Can anyone comment on this fixture for me,I'm looking at the 30"
Thanks

Aquarium Lighting: All-Glass Compact Fluorescent Oak Strip Lights


----------



## bigstick120 (Mar 8, 2005)

I have the 48" 110 watt on a 55, grows plants with no problem at all. If I did it again I would probably go with AHsupply instead.


----------



## epicfish (Sep 11, 2006)

hiittman said:


> Can anyone comment on this fixture for me,I'm looking at the 30"
> Thanks
> 
> Aquarium Lighting: All-Glass Compact Fluorescent Oak Strip Lights


It's a fixture...lol. What do you want to grow? High light, medium, low? CO2? No? Fertilizers? How many gallons? Give us some more information.


----------



## hiittman (Apr 2, 2006)

Would I use a glass canopy under it?


----------



## Zapins (Jul 28, 2004)

I also have the CD-931235 48" 110W fixture. It grows plants well, but after using Ahsupply.com lighting, I would rather some of their fixtures then the 48" fixture. Their reflector and bulbs are MUCH higher quality than what you will get w/ the 48" fixture.

Then again like epicfish said, it all depends on what you want it for. Quality wise & customer service-wise , though Ahsupply.com OWNS that light fixture (beats it by 10x).


----------



## ruki (Jul 4, 2006)

Well, for a *48 inch fixture* I would use something with linear tubes and not Power Compact. Power Compact makes great sense for replacing screw-in bulbs and small spaces less than 24 inches in length. Why USA vendors make so many fixtures with PC tubes makes me think they have a special interest in selling expensive PC bulbs. 

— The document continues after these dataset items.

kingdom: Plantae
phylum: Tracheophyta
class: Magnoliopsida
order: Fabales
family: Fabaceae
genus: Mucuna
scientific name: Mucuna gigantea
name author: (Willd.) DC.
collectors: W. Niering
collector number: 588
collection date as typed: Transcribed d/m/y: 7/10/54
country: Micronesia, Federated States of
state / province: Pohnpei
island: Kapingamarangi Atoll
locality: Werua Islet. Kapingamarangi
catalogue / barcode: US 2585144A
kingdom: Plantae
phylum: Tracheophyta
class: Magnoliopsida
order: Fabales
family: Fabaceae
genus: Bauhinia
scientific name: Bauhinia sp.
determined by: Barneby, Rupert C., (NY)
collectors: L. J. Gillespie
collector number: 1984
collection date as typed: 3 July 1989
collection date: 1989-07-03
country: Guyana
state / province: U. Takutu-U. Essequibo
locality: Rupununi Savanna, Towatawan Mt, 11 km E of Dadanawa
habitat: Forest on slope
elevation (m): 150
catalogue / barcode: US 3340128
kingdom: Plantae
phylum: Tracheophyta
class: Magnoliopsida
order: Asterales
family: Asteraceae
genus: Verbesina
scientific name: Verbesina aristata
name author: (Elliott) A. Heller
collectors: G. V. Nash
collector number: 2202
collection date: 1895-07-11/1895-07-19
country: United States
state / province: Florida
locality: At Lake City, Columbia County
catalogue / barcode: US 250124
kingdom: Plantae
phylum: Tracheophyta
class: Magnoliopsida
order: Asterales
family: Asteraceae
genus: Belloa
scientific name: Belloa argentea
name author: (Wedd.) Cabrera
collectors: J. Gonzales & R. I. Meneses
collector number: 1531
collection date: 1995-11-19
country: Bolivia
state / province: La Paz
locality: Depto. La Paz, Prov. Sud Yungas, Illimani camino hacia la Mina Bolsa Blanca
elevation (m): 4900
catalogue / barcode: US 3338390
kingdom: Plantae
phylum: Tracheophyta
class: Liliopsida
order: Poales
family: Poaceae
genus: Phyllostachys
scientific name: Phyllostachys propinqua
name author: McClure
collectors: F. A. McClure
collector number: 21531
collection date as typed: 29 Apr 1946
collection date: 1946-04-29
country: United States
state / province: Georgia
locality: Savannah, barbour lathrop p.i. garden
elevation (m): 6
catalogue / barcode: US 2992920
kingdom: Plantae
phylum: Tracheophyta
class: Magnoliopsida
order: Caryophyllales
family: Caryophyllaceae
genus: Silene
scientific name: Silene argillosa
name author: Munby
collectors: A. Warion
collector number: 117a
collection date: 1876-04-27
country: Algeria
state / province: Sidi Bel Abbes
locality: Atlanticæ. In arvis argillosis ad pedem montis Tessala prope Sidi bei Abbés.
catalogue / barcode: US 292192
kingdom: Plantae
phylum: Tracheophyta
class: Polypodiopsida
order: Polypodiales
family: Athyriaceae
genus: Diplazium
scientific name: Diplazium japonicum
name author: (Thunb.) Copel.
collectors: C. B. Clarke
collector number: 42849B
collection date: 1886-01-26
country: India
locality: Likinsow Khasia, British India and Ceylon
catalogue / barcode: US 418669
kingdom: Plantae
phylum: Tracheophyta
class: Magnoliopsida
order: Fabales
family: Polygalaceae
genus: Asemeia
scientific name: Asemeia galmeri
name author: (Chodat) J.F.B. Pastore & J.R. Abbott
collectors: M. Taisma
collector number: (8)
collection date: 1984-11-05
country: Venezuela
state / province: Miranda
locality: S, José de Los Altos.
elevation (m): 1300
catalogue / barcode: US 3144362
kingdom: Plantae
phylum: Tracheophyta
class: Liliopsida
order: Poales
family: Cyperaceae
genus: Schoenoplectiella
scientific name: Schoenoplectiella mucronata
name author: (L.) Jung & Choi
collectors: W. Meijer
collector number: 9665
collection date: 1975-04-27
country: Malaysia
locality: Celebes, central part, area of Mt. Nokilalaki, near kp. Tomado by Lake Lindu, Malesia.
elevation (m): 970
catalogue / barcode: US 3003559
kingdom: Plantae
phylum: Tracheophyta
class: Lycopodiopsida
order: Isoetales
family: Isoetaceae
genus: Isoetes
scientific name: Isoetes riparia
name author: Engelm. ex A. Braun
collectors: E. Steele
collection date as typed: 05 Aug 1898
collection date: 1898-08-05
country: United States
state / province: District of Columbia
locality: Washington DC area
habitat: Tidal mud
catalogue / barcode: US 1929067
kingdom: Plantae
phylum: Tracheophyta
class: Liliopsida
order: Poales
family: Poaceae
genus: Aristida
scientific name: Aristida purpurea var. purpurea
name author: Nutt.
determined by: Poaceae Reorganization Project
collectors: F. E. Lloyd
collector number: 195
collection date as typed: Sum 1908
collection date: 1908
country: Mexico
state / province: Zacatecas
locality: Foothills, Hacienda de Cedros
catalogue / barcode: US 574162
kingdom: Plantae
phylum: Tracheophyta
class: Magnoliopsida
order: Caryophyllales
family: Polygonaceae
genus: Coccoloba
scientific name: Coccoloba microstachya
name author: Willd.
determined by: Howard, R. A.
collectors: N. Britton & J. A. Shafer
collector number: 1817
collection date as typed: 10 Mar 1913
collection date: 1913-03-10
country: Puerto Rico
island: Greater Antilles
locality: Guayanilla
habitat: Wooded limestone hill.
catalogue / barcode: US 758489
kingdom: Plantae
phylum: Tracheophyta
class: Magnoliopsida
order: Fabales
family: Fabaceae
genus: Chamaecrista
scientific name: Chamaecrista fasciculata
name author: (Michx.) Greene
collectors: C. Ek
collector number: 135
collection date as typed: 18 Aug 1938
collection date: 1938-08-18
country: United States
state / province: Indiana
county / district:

Germany makes some T5 HO fixtures which totally kick @ss on the PC fixtures readily available in the states. I haven't seen anything that can beat a 48 inch T5 HO TekLight.


----------



## hiittman (Apr 2, 2006)

I'm looking at something thats 30 inch,where would I look


----------



## xcooperx (Jun 24, 2006)

go for coralife fixture, you'll love it


----------



## Left C (Jun 14, 2005)

I have two of Current's Orbit fixtures. A 20" and a 30" one. These have a better reflector than the Aqualight. Some folks like Current's Satellite line. CURRENT WHAT'S NEXT The bad part is that you have to replace the saltwater bulbs with freshwater ones. I had to replace the Dual Actinics on my Orbit's. The Satellites come with a 50/50 10,000K/Actinic bulb(s) that needs to be replaced.

My Coralife 96w has the adjustable (flip-up) legs and I really like this feature. But in order to use them, you can't have a glass top. These legs mount on the left and right side of the aquarium.


----------



## hiittman (Apr 2, 2006)

xcooperx,
Is this the light you use on your 20 long?

Coralife Freshwater Aqualight Deluxe-Single 30" Strip at Big Al's Online


----------



## ruki (Jul 4, 2006)

Left C said:


> My Coralife 96w has the adjustable (flip-up) legs and I really like this feature. But in order to use them, you can't have a glass top. These legs mount on the left and right side of the aquarium.


I recently picked up this fixture. I was a bit surprised at how little light is sent down in the tank for 96 watts, but then again the bulb takes up most of the space, so the upward side of it can't really send light down into the tank. It's a brute force approach which makes some sense for a 20 inch wide fixture.

It came with the Coralife 6700K bulb. So far, it's been so-so. Plants are growing, but not alot.


----------



## Newt (Apr 1, 2004)

I have the 48" 110 watt in oak. I have had it for 6 years w/o any problems.


----------



## hiittman (Apr 2, 2006)

Newt,you mean the all glass fixture?


----------